Your answer must be an exact copy of the entries below, with every picture removed.
-- Information provided follows --
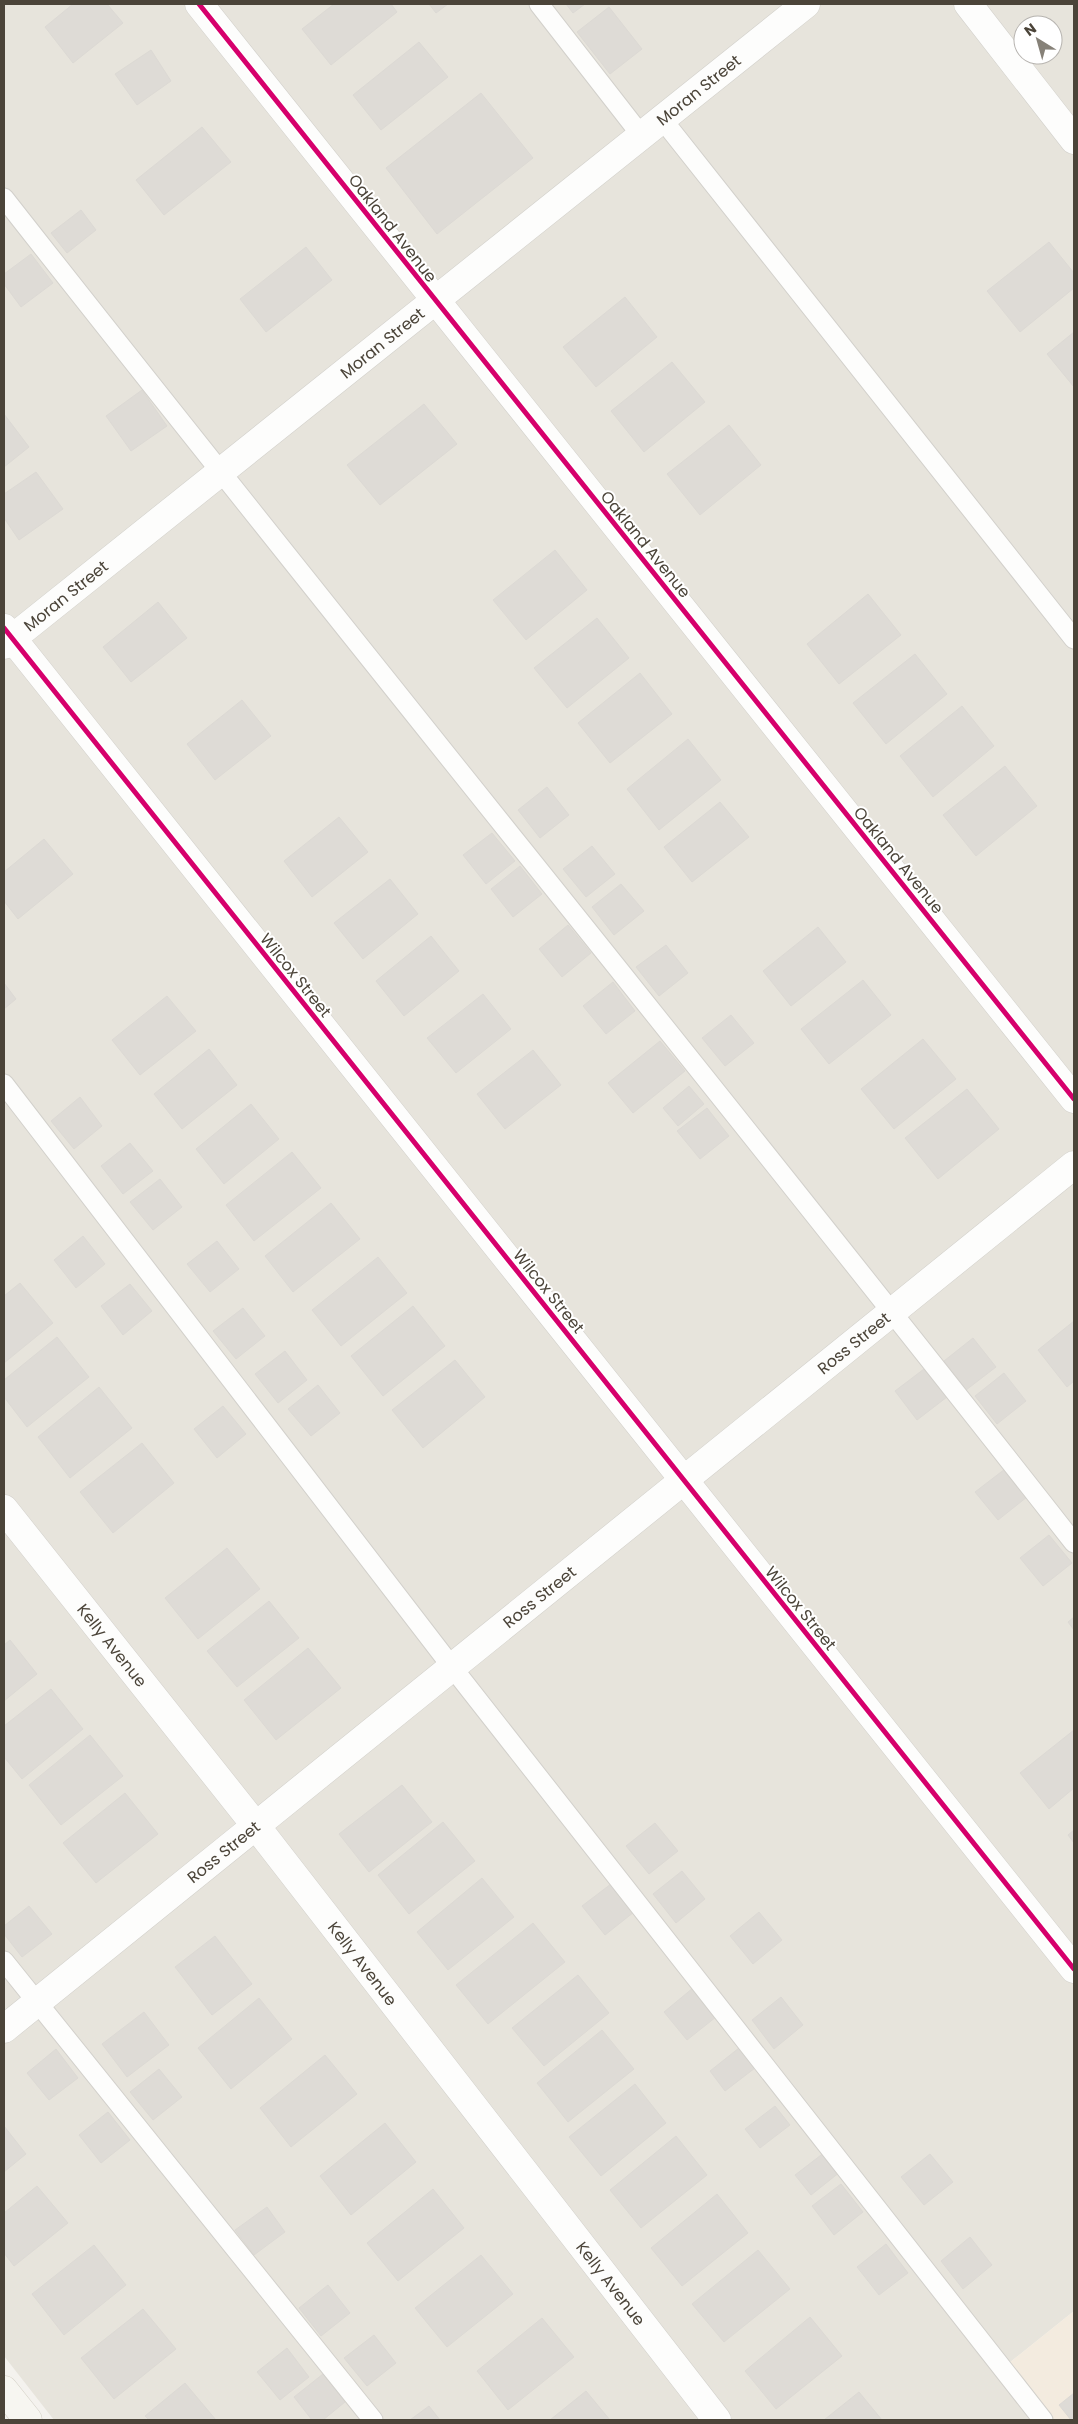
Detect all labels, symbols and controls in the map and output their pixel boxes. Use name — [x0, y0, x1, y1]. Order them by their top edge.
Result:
north arrow — [1013, 15, 1063, 65]
text: N — [1020, 18, 1040, 41]
street label: Moran Street — [652, 49, 746, 131]
street label: Oakland Avenue — [343, 169, 442, 287]
street label: Moran Street — [335, 302, 430, 384]
street label: Oakland Avenue — [595, 486, 696, 603]
street label: Moran Street — [19, 555, 113, 637]
street label: Oakland Avenue — [848, 802, 949, 919]
street label: Wilcox Street — [255, 928, 337, 1022]
street label: Wilcox Street — [508, 1244, 590, 1338]
street label: Ross Street — [813, 1307, 895, 1380]
street label: Ross Street — [498, 1561, 581, 1634]
street label: Wilcox Street — [760, 1561, 842, 1655]
street label: Kelly Avenue — [72, 1599, 152, 1692]
street label: Ross Street — [182, 1816, 265, 1889]
street label: Kelly Avenue — [322, 1917, 402, 2011]
street label: Kelly Avenue — [571, 2237, 651, 2331]

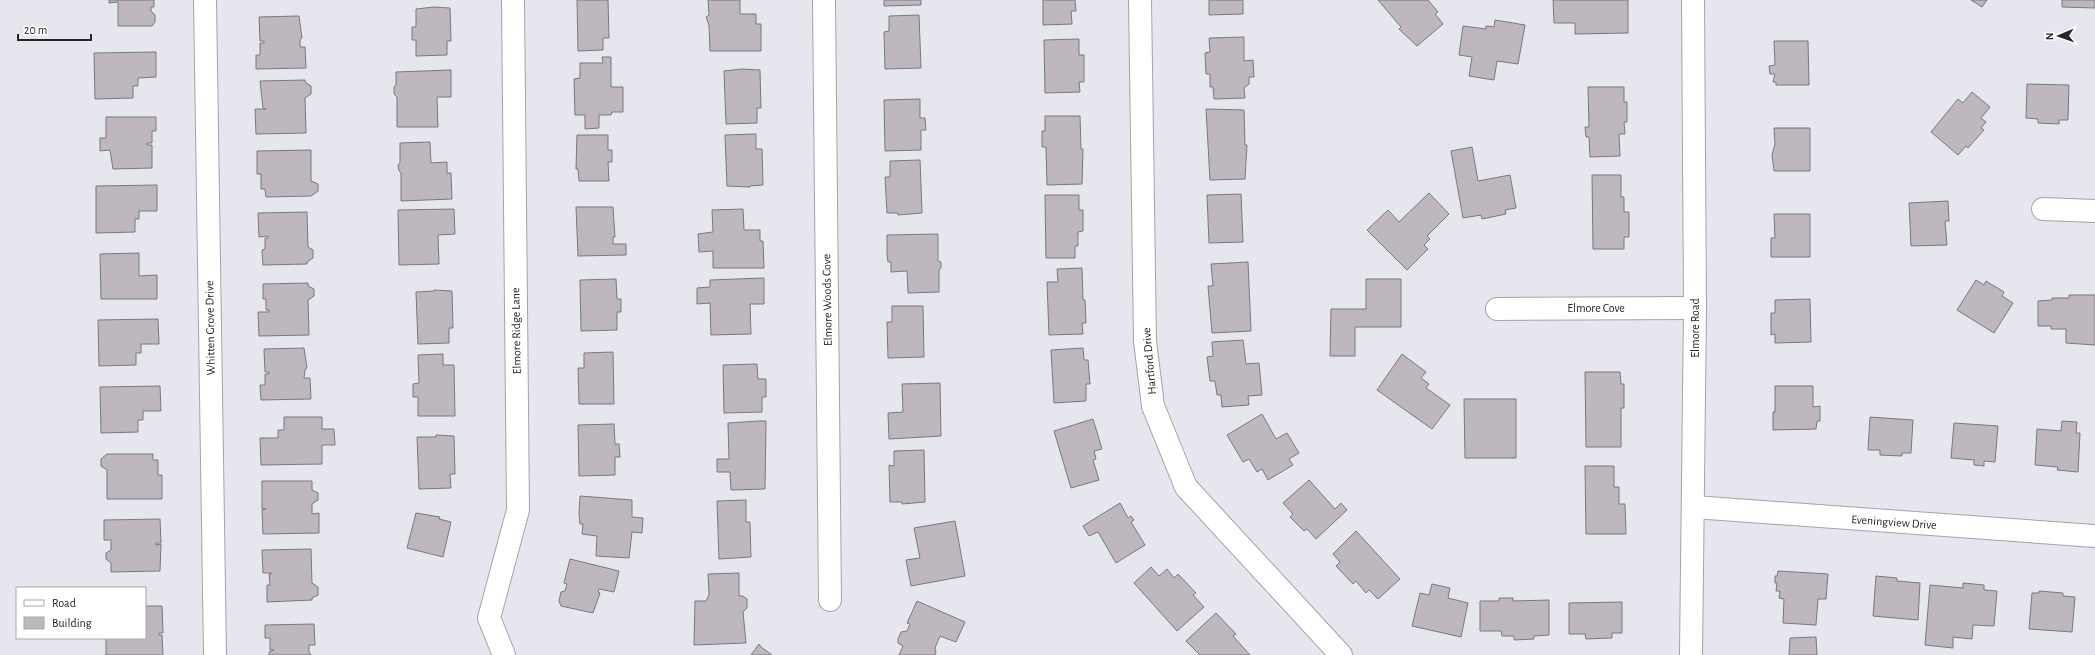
-- Information provided concluded --
Answer below >>
Detect all labels, symbols and controls in the map and output their pixel boxes. Use name — [x0, y0, x1, y1]. Order them by their top edge.
Result:
north arrow — [1013, 15, 1063, 65]
text: N — [1020, 18, 1040, 41]
street label: Moran Street — [652, 49, 746, 131]
street label: Oakland Avenue — [343, 169, 442, 287]
street label: Moran Street — [335, 302, 430, 384]
street label: Oakland Avenue — [595, 486, 696, 603]
street label: Moran Street — [19, 555, 113, 637]
street label: Oakland Avenue — [848, 802, 949, 919]
street label: Wilcox Street — [255, 928, 337, 1022]
street label: Wilcox Street — [508, 1244, 590, 1338]
street label: Ross Street — [813, 1307, 895, 1380]
street label: Ross Street — [498, 1561, 581, 1634]
street label: Wilcox Street — [760, 1561, 842, 1655]
street label: Kelly Avenue — [72, 1599, 152, 1692]
street label: Ross Street — [182, 1816, 265, 1889]
street label: Kelly Avenue — [322, 1917, 402, 2011]
street label: Kelly Avenue — [571, 2237, 651, 2331]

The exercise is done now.